Les 17 démissions au sein des comités d’Afek Tounes, sont loin d’être passées inaperçues. La quasi-totalité des médias en a parlé ou plutôt a donné la parole aux démissionnaires afin de justifier leur départ du parti. C’est maintenant au tour du bureau politique du parti de réagir à ces démissions et de répondre aux accusations lancées à l’encontre de ses dirigeants. Une réponse faite via un communiqué de presse envoyé à Business News. Voici par ailleurs le texte intégral de ce communiqué :
«10 000 adhérents ont rejoint Afek Tounes depuis sa création et le flux croit rapidement depuis les élections. 70 000 Tunisiens ont fait confiance à Afek Tounes en votant pour nos candidats et nous ont permis d’être présents au sein de l’Assemblée nationale constituante avec 4 représentants. En attendant son congrès fondateur, Afek Tounes a mis en place des structures pour gérer cette phase de création du parti avec un comité central désigné et intégrant progressivement toutes les régions qui se sont développées, un comité directeur et un directeur opérationnel tous deux élus par le comité central. Ces instances fonctionnent démocratiquement dans le cadre d’un règlement intérieur précis.
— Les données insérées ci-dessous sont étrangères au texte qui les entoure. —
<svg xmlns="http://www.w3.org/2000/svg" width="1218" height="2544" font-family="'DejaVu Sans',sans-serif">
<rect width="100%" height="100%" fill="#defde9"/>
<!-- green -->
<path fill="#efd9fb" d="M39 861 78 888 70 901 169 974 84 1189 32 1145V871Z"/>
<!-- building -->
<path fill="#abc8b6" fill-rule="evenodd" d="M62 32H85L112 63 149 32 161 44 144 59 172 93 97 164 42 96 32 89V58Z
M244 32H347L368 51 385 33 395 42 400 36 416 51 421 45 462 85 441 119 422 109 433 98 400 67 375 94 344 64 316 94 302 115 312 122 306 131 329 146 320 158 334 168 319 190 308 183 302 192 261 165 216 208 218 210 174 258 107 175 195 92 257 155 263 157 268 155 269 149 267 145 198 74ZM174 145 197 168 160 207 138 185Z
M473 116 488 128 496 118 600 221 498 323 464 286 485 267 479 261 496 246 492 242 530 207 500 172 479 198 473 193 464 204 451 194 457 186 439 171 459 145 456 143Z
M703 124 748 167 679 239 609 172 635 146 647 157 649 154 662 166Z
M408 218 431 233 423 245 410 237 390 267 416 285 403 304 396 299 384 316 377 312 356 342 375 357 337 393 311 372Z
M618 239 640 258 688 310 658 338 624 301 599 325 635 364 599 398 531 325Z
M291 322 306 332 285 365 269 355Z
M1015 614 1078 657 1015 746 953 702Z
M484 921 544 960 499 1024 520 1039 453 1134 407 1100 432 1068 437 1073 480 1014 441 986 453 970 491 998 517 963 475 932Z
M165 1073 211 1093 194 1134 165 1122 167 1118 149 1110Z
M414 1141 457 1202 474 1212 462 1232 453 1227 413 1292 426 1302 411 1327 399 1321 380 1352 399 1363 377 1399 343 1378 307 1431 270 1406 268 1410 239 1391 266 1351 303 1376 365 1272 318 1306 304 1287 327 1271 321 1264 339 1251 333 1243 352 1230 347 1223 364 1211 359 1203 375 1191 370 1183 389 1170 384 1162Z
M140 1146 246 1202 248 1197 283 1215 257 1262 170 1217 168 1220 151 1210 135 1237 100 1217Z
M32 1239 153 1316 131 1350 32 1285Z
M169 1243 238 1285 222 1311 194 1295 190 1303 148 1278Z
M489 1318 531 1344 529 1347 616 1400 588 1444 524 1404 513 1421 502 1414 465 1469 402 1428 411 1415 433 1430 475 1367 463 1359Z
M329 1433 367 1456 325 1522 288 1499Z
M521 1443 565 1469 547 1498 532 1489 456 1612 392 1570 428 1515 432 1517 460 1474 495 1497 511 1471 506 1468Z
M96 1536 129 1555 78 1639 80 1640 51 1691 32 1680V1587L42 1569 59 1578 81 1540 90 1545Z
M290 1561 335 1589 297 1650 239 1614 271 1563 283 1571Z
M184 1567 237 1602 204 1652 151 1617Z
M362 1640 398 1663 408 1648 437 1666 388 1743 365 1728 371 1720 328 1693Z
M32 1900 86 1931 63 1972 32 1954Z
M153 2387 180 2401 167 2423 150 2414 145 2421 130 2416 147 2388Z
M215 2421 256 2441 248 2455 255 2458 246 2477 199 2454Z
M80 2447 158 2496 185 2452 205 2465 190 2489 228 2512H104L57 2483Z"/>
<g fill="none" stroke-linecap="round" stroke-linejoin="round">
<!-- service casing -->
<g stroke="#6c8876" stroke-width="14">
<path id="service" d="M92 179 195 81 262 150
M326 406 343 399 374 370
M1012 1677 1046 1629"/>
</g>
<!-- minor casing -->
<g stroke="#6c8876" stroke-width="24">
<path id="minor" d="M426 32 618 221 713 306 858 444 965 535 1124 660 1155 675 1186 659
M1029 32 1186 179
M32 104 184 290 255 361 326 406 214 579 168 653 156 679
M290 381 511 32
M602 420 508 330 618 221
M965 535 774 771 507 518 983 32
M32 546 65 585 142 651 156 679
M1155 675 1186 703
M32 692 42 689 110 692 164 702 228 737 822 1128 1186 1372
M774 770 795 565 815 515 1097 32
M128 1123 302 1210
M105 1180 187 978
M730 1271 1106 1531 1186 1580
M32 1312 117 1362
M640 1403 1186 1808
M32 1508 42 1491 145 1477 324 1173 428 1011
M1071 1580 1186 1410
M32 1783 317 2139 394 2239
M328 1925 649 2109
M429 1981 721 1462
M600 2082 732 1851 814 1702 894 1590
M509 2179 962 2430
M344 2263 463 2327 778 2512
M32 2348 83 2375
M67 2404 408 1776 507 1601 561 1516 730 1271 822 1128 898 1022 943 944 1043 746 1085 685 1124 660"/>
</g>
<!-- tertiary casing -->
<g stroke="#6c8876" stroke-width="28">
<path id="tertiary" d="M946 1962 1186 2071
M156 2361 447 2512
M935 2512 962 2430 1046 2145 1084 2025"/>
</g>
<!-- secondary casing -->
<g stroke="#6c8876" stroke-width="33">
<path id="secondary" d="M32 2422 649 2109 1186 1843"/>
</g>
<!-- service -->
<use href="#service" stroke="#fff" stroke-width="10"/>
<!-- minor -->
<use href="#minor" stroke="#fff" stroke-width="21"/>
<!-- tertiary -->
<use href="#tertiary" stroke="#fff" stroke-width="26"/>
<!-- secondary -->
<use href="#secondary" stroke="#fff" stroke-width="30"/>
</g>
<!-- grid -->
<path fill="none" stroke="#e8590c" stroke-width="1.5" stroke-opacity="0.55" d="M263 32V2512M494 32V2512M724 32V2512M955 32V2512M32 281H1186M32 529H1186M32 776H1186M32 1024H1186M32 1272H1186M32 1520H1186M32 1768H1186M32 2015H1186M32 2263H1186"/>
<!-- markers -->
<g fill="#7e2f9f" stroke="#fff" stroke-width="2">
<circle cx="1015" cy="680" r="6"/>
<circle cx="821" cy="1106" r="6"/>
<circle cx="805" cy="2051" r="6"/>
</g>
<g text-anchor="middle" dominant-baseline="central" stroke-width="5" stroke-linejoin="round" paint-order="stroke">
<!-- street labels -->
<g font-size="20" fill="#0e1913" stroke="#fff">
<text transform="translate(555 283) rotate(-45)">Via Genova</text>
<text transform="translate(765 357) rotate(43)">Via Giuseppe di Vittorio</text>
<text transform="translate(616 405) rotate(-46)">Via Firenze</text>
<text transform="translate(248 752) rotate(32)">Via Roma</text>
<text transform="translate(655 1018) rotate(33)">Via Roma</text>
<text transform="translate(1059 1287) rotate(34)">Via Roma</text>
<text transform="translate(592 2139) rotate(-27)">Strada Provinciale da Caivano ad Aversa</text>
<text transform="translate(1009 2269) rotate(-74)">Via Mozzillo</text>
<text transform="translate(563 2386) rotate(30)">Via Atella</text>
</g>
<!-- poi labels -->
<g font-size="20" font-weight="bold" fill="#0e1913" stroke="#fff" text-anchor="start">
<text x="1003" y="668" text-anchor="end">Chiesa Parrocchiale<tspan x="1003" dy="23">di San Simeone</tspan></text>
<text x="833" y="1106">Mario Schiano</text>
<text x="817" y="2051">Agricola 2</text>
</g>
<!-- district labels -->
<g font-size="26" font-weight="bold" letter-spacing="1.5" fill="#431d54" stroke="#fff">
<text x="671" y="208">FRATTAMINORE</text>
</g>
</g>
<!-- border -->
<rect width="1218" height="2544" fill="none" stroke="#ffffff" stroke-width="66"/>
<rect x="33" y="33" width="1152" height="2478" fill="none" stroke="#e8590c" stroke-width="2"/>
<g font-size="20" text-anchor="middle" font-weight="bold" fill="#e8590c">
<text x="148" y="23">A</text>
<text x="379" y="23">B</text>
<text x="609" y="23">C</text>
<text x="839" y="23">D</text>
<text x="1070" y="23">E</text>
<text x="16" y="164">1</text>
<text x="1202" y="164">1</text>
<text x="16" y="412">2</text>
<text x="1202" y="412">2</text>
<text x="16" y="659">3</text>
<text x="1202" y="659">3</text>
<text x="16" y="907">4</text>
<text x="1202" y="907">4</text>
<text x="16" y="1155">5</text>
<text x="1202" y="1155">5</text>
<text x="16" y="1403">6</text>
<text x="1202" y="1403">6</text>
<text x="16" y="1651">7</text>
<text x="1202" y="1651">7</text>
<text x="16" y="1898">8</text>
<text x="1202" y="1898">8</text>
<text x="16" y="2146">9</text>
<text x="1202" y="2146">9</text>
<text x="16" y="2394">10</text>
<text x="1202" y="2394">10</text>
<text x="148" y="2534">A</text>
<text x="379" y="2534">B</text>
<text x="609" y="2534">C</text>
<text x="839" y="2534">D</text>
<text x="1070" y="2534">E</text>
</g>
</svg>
Malheureusement la démocratie est une nouvelle manière de vivre que certains n’acceptent pas facilement lorsqu’ils sont minoritaires. Cette non acceptation de l’avis de la majorité au lieu de se traduire par des débats internes en respect de nos représentants élus au comité directeur et au comité central actuel, s’est manifestée par des démissions et des attaques du parti dans la presse et les médias. Ceci est d’autant plus grave qu’il intervient dans un moment où nous devons nous concentrer sur des questions postélectorales très importantes pour le pays et le parti.
Nous déplorons ces méthodes et tenons à rassurer tous nos adhérents et sympathisants qu’Afek Tounes demeurera attaché à son objectif principal: servir notre pays et notre société. Nous restons donc absorbés par ces priorités et par l’avenir de notre pays sans nous laisser déconcentrer par ces manœuvres déstabilisantes».
Ainsi, Afek Tounes pointe du doigt les démissionnaires et prouve la bonne gouvernance au sein du parti réfutant ainsi toute accusation de manque de démocratie. Il reste quand même dommage de voir les efforts conjugués s’effriter et le fruit de plusieurs mois de militantisme réduit en cendres, à cause de différends personnels.